Please arrange the lines of all the records below as a numbered list, skipping any blank lines. Leave the pictures out of your answer.
── INPUT
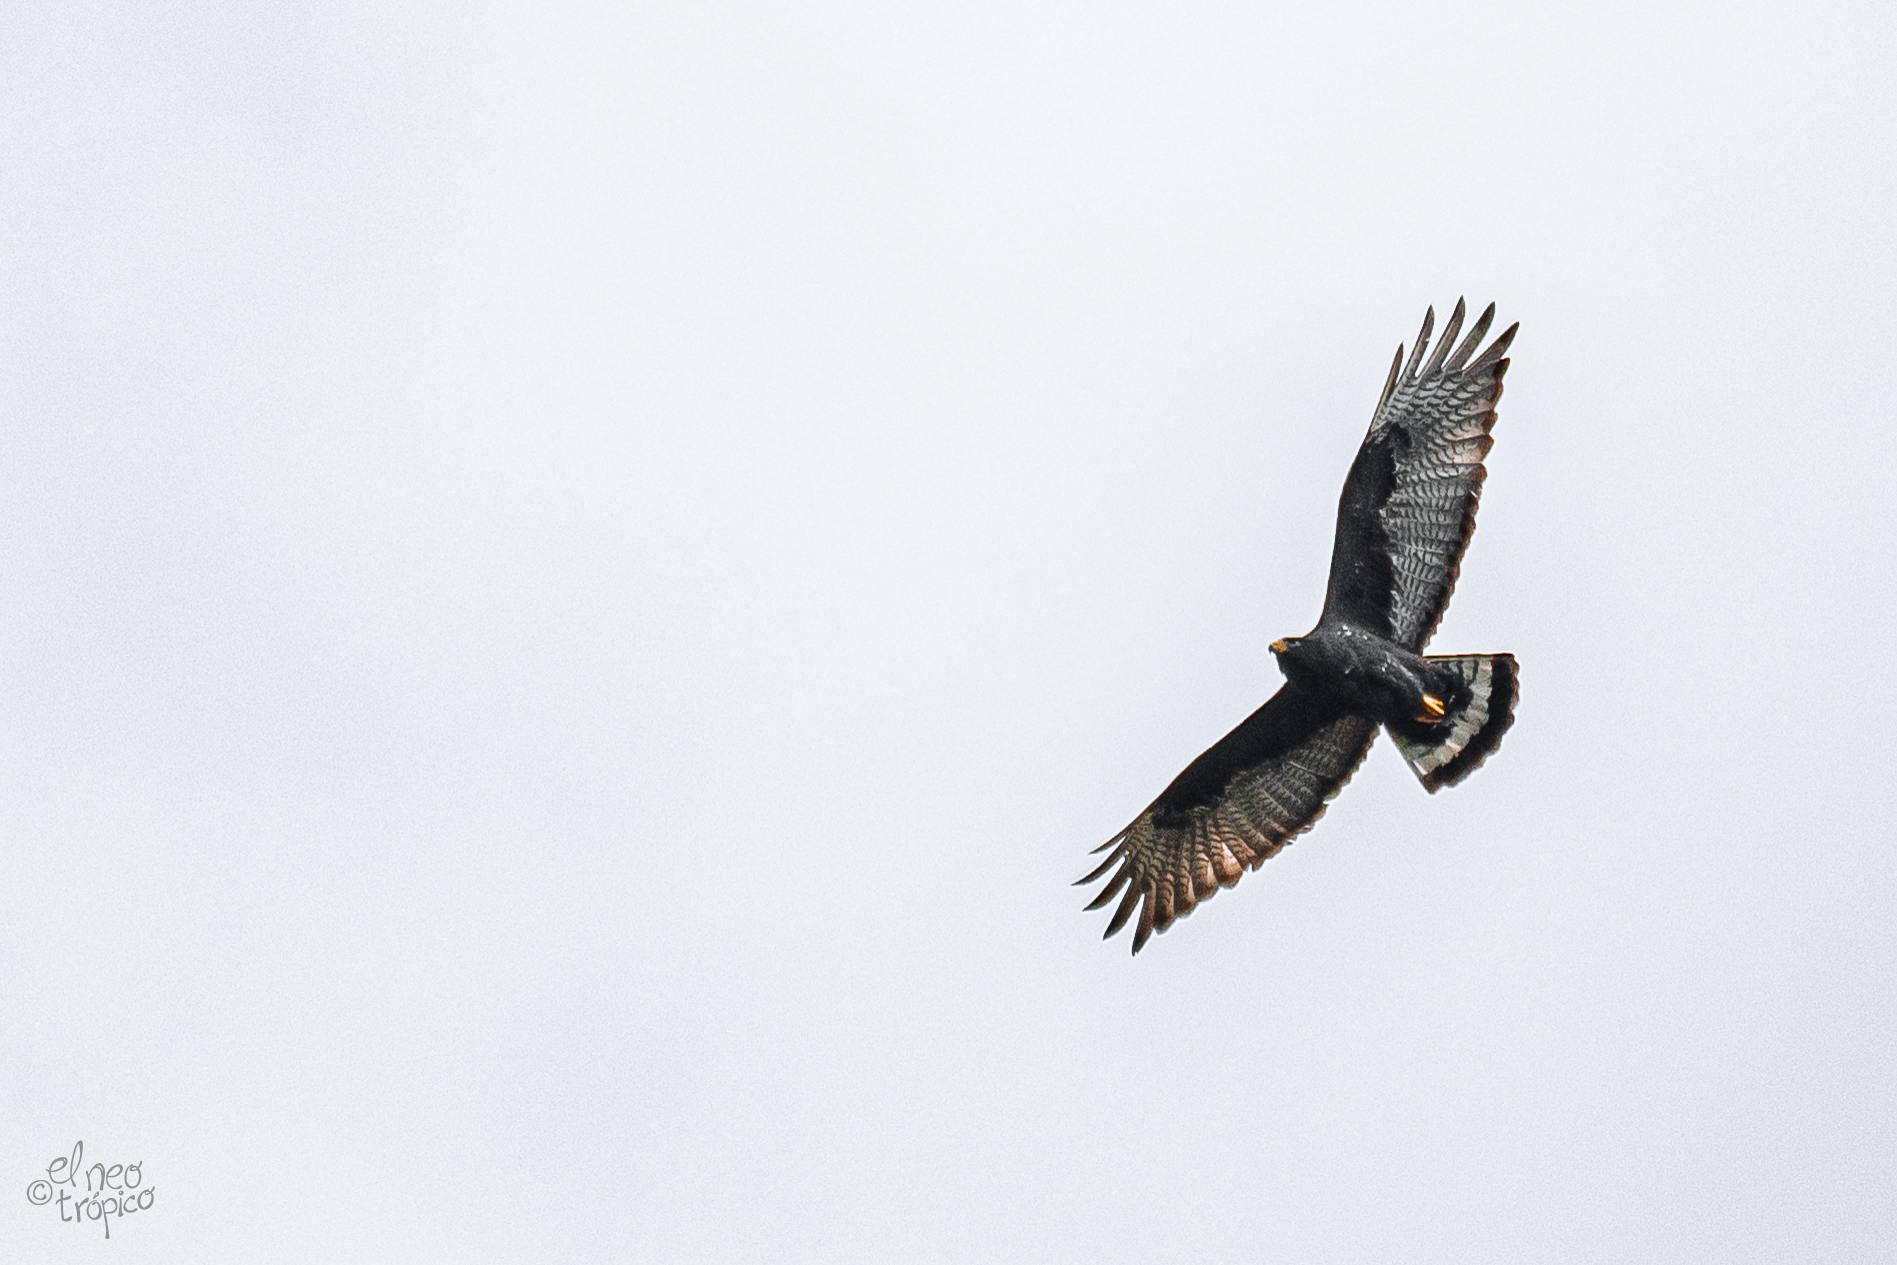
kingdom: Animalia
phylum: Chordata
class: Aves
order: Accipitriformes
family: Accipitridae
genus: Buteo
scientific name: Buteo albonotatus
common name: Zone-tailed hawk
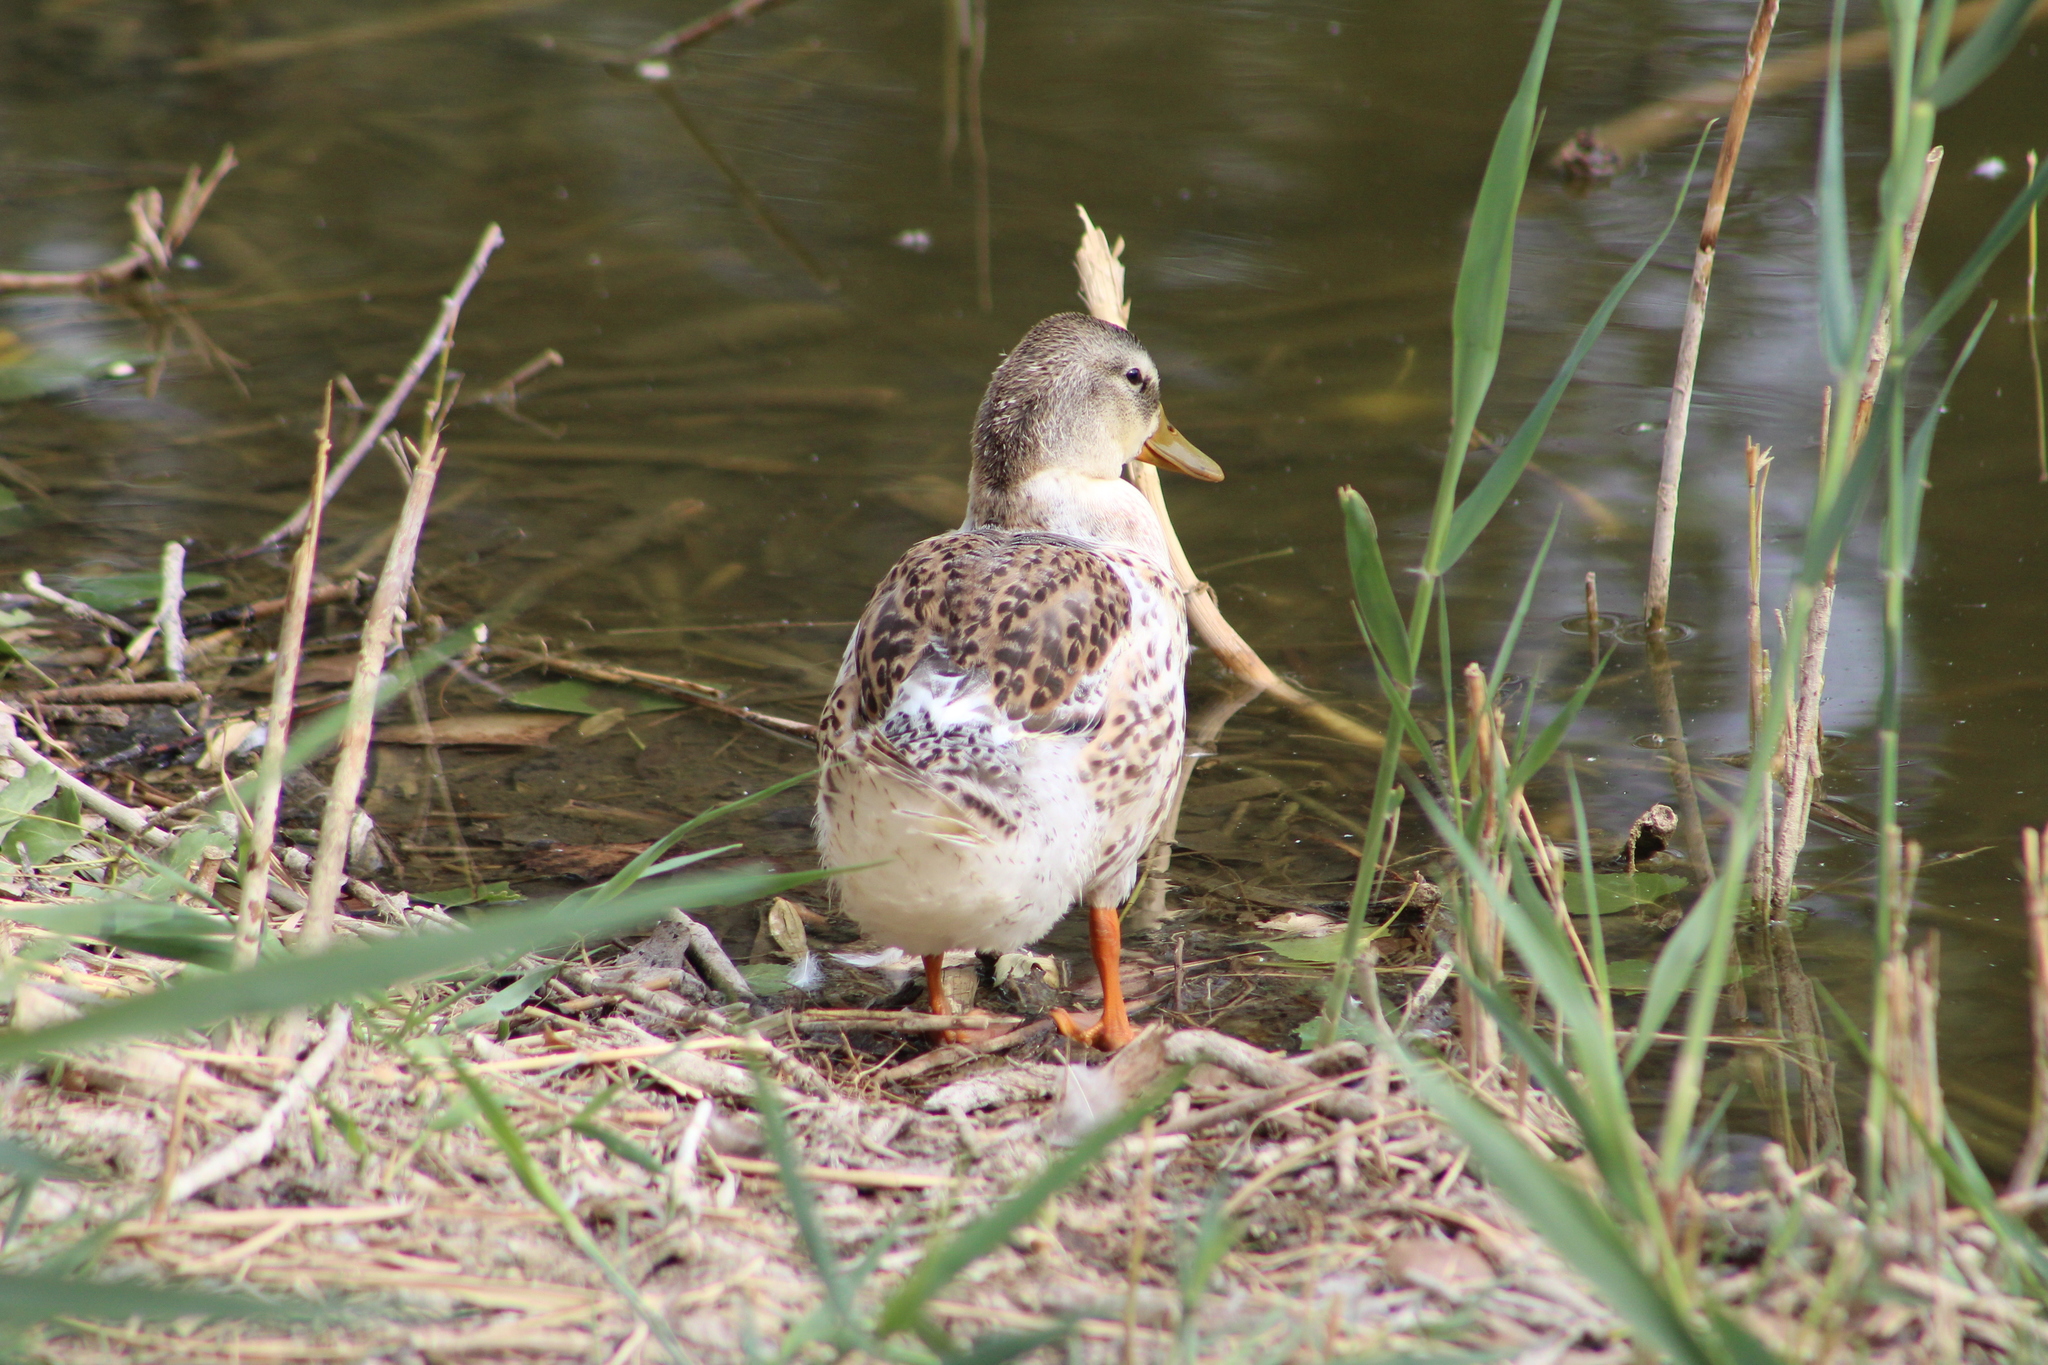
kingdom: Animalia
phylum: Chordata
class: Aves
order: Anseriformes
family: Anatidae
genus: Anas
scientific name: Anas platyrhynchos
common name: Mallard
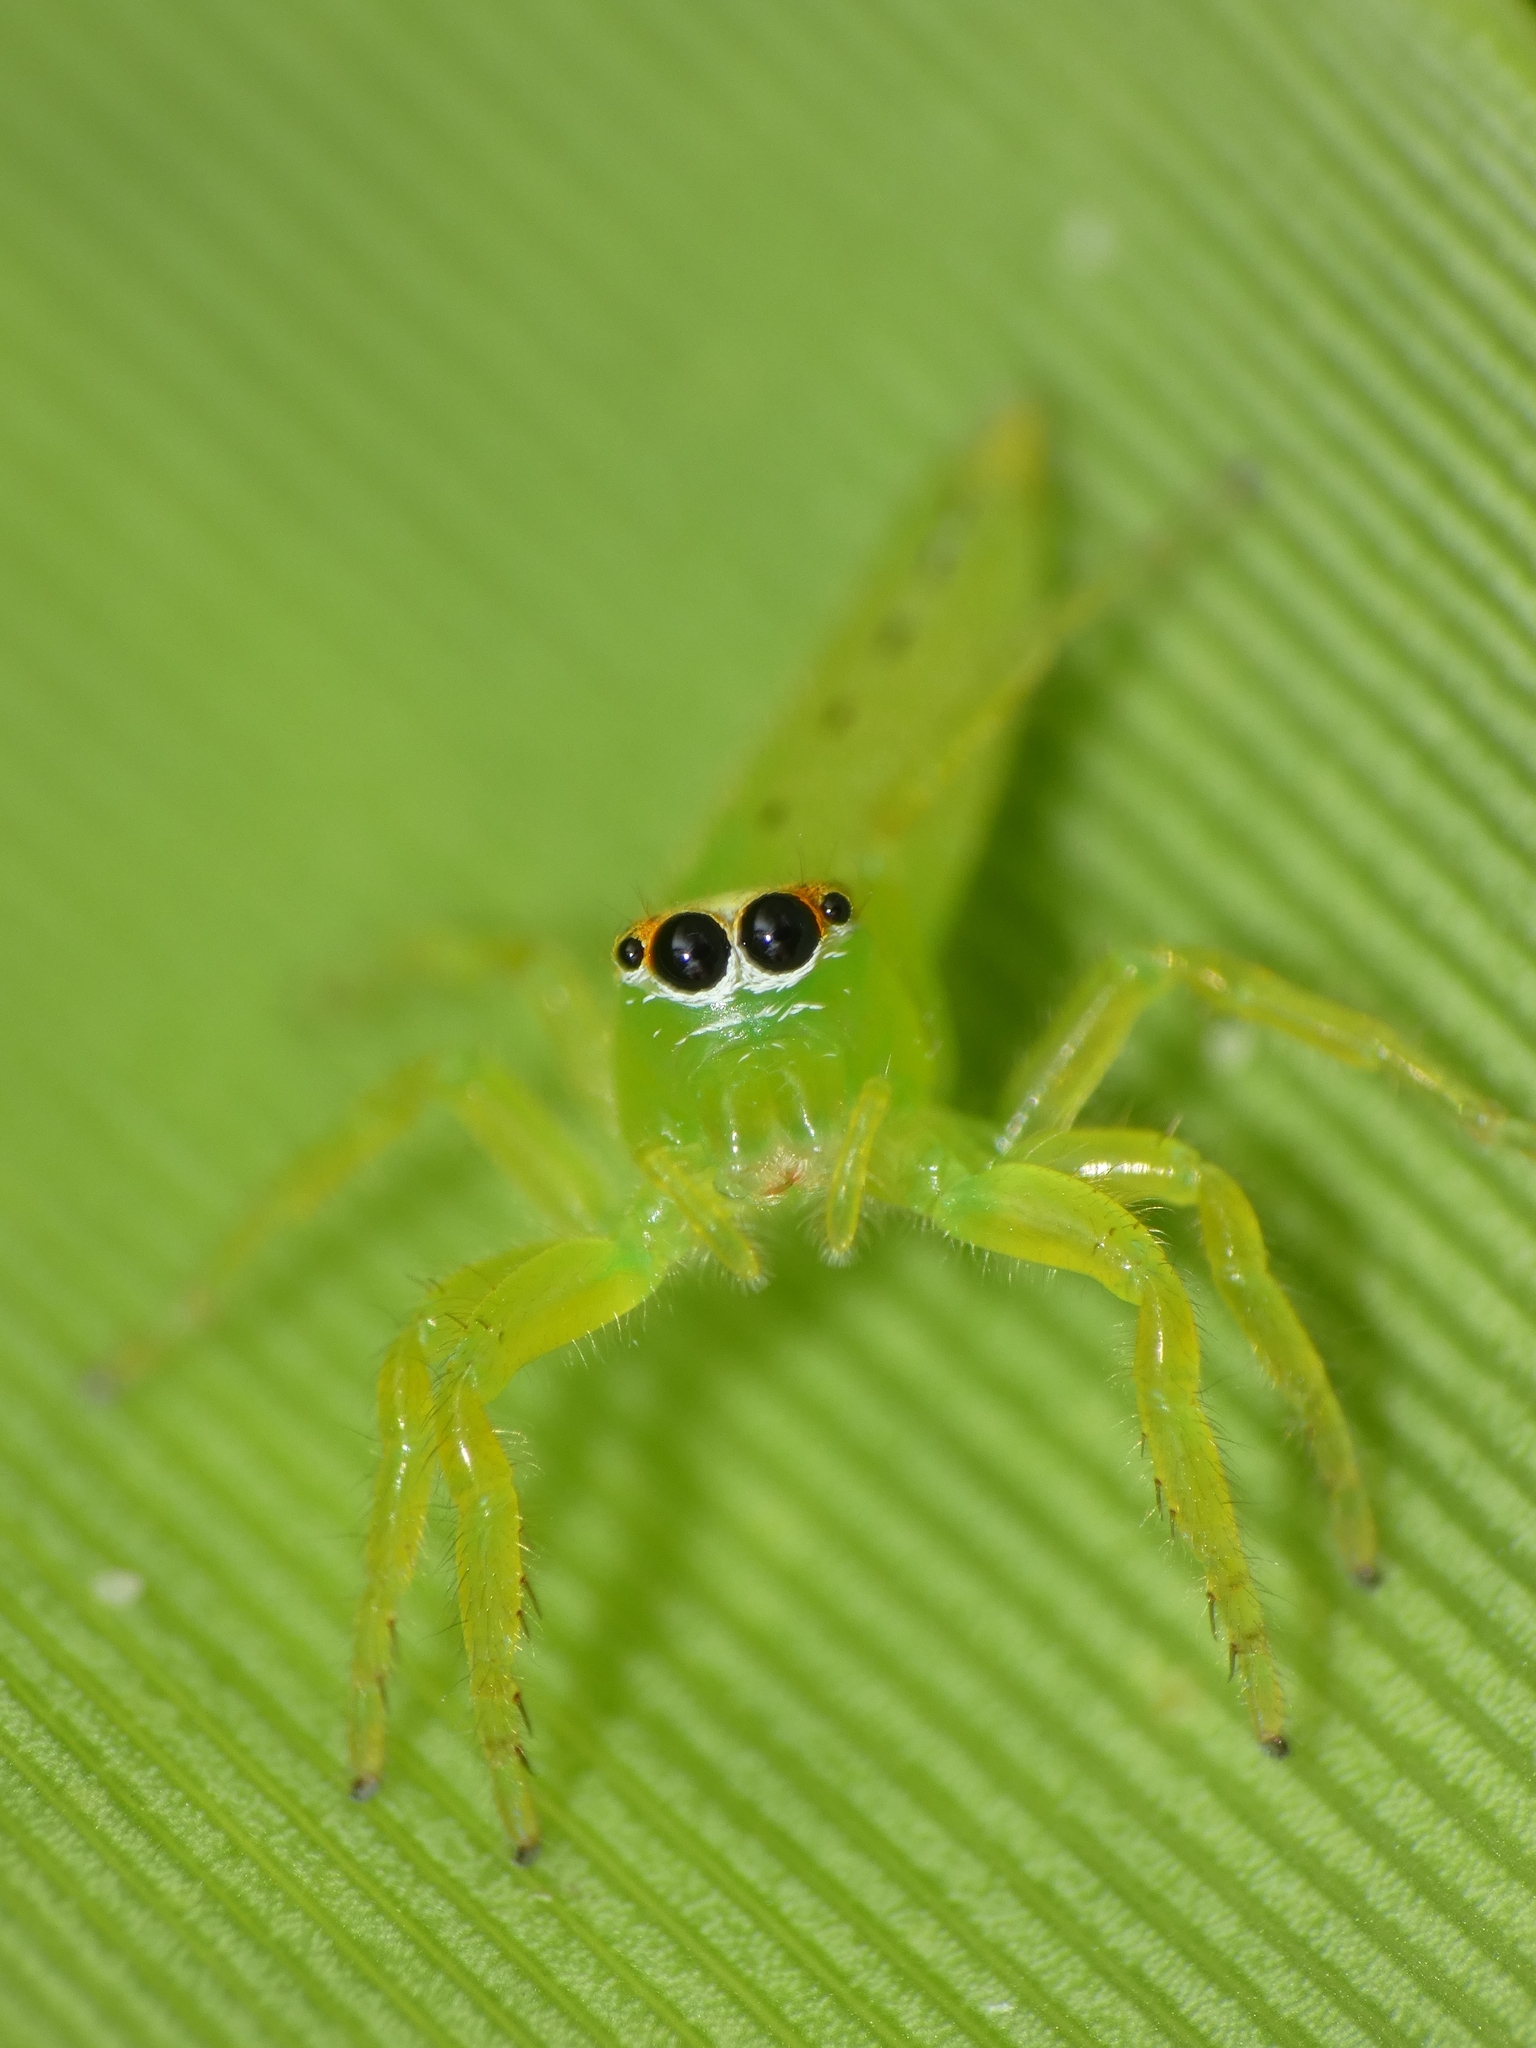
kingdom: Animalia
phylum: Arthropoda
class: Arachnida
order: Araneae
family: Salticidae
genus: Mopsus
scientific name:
────
**FINAL RESULT:**
1. kingdom: Animalia
2. phylum: Chordata
3. class: Aves
4. order: Accipitriformes
5. family: Accipitridae
6. genus: Buteo
7. scientific name: Buteo albonotatus
8. common name: Zone-tailed hawk
9. kingdom: Animalia
10. phylum: Chordata
11. class: Aves
12. order: Anseriformes
13. family: Anatidae
14. genus: Anas
15. scientific name: Anas platyrhynchos
16. common name: Mallard
17. kingdom: Animalia
18. phylum: Arthropoda
19. class: Arachnida
20. order: Araneae
21. family: Salticidae
22. genus: Mopsus
23. scientific name:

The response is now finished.